Barbara Wilkins, a Williamsburg Circle resident whose property abuts the existing Hill Center and Ruby Tuesdays restaurant, said she preferred office buildings to the mixed-use proposal.

“Anytime you put commercial against residential, residential loses,” no matter how many special restrictions you put on the development, Wilkins said.

Chuck Czarnik, who works in the Westpark Building in Maryland Farms, told the board that the planned parking structure would be among the largest in the state and “as big as the parking structure being built for the Nashville Convention Center.” His comments centered on the growing infrastructure needs that come with development of this scale.

Czarnik was one of several individuals who mentioned the nearby Tapestry condominium development now being constructed less than a mile away on Centerview Drive and a new hotel that recently won approval after a rezoning to C-4/SR in the Synergy Business Park.

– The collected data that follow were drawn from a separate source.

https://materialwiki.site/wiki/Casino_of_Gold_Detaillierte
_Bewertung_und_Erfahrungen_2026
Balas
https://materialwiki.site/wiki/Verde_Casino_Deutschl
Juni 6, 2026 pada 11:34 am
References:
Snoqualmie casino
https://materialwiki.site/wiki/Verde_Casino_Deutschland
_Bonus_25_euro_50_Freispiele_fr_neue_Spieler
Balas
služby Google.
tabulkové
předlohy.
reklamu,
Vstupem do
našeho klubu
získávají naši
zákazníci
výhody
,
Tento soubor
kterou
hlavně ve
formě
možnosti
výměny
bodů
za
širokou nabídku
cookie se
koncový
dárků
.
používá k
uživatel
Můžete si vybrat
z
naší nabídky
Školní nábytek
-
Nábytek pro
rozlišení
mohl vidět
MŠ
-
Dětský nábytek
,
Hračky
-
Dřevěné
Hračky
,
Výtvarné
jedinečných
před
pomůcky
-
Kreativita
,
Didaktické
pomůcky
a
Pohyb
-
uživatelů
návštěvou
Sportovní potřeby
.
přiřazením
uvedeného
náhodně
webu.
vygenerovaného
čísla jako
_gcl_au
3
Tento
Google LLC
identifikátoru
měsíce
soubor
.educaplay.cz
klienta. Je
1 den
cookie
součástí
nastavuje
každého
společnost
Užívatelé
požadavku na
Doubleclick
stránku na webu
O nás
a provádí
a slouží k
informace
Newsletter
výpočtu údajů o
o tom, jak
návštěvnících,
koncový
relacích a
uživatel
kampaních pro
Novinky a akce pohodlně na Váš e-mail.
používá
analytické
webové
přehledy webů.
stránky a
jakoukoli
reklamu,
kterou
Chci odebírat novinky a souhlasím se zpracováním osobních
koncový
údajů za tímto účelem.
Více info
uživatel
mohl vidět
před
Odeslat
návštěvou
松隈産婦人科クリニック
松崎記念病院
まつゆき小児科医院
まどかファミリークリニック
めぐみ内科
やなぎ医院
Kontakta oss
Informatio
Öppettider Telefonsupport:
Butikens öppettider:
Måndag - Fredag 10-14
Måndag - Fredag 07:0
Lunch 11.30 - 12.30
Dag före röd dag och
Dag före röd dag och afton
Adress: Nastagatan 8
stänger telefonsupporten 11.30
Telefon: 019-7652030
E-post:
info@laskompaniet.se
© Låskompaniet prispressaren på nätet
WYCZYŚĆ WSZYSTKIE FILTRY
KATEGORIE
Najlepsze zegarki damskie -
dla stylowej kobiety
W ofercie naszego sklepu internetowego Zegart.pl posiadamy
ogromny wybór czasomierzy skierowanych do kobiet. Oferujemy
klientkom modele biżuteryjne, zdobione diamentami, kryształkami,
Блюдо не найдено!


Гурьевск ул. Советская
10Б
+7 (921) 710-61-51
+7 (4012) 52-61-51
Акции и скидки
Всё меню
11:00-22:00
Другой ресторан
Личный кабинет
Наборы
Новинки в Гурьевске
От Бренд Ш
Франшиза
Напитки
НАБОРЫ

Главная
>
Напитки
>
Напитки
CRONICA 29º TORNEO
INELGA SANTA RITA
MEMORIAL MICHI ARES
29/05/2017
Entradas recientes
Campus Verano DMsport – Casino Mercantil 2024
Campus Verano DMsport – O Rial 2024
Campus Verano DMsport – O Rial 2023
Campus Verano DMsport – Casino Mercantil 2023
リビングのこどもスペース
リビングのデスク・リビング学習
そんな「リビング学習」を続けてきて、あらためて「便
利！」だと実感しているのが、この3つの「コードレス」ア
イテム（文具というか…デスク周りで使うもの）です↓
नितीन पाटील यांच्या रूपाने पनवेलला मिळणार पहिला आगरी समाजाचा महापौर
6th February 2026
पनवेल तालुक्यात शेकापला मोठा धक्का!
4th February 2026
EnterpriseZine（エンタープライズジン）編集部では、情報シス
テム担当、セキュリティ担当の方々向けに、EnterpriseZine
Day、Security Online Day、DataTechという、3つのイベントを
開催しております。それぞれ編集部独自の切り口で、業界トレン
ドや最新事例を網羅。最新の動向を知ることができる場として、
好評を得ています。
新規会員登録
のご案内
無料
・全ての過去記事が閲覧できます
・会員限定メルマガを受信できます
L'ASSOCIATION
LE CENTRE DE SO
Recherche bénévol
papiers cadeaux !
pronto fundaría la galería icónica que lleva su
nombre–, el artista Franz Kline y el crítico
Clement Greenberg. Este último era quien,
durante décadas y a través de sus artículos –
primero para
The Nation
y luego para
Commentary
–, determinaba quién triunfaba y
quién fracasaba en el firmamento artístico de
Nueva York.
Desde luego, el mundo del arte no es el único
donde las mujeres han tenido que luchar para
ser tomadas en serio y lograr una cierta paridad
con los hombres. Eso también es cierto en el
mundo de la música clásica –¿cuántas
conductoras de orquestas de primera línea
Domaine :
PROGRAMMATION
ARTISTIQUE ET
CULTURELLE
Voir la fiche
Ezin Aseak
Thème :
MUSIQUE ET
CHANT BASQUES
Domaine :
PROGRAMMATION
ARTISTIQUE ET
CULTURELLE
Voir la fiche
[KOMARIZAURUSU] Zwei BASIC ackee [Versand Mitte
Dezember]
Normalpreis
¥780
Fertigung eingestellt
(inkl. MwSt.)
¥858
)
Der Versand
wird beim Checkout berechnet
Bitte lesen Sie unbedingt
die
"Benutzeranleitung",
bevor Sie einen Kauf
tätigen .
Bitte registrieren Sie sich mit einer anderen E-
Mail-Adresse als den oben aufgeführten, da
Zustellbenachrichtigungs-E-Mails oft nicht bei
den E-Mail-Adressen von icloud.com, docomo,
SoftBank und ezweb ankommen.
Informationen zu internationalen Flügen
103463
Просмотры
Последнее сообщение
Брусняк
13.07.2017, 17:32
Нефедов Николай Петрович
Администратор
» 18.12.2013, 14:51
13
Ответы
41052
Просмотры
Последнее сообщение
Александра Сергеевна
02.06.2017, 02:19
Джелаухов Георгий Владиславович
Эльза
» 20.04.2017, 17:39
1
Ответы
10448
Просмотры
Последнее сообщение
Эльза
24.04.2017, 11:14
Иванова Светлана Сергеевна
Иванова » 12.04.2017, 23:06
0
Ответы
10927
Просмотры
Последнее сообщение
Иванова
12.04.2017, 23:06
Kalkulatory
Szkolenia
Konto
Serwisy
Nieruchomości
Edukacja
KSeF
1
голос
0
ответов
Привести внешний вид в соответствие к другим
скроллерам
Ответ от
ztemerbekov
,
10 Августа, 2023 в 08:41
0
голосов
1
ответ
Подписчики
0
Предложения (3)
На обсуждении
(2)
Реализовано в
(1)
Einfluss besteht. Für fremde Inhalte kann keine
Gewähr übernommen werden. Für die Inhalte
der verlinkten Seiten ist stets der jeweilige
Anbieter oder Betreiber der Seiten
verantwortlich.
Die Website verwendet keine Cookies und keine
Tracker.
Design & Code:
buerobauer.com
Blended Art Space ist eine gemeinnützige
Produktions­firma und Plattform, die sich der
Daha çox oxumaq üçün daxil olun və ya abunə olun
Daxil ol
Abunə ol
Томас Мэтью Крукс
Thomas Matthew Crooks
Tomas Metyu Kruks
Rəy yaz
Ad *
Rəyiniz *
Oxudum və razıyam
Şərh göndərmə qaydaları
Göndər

The hotel will be built around the historic Mooreland Mansion.

Each citizen was given two minutes to speak, which was closely followed by most of the speakers.  

The time limit brought a few uncomfortable minutes when Dr. Jack Fletcher, a former city and planning commissioner, requested additional time after Webb indicated his time was up. Webb told the Brentwood dentist who has previously spoken against the proposal that he had to be fair to all and not make exceptions. Fletcher took exception to Webb’s refusal to let him continue. After a few tense exchanges, Fletcher returned to his seat in the full board room.

After 15 individuals had their say against the project, Janice Dukes -- a 44-year resident of the city and one of the two Williamsburg Circle residents most impacted – was given the final two minutes of the public hearing.

Dukes shared that when her family moved into their home, Brentwood was a peaceful, idyllic community and the only sound they heard was the horses at Maryland Farms, when the property behind her house was a real farm and not a business park.

 She read a passage from the city’s history posted on its website that reads: “... The vision that was shared by Brentwood’s early residents in establishing a low density residential community is still prevalent. About 90 percent of Brentwood’s acreage is zoned residential with a density standard of one dwelling unit per acre."

"The easy accessibility to Nashville, the open country character of the area and the focus on quality land use and development has made Brentwood one of the most attractive and desirable growing communities in Tennessee.”

“There’s no mention of mixed-used development,” Dukes told the commission. She asked the six commissioners present – Rhea Little was absent due to a medical issue – to
“represent and protect” the people who had elected them and to “study everything carefully.”

Though none of the commissioners directly addressed those who spoke, Vice Mayor Rod Freeman thanked those who came out during the Commissioners Comments part of the agenda.

“I appreciate the fact that so many people came out for or against,” he said, and took the time to participate in the process.

The next and final action comes on Jan. 28 when the city commission will vote on second and final reading on the rezoning request. The meeting will begin at 7 p.m. in the second-floor board room of the Brentwood Municipal Building.

UPDATE: The vote on the project, at the request of the developer, has been deferred to the Feb 25 City Commission meeting.

The citing of news articles in no way suggests the Brentwood Home Page's position on this issue.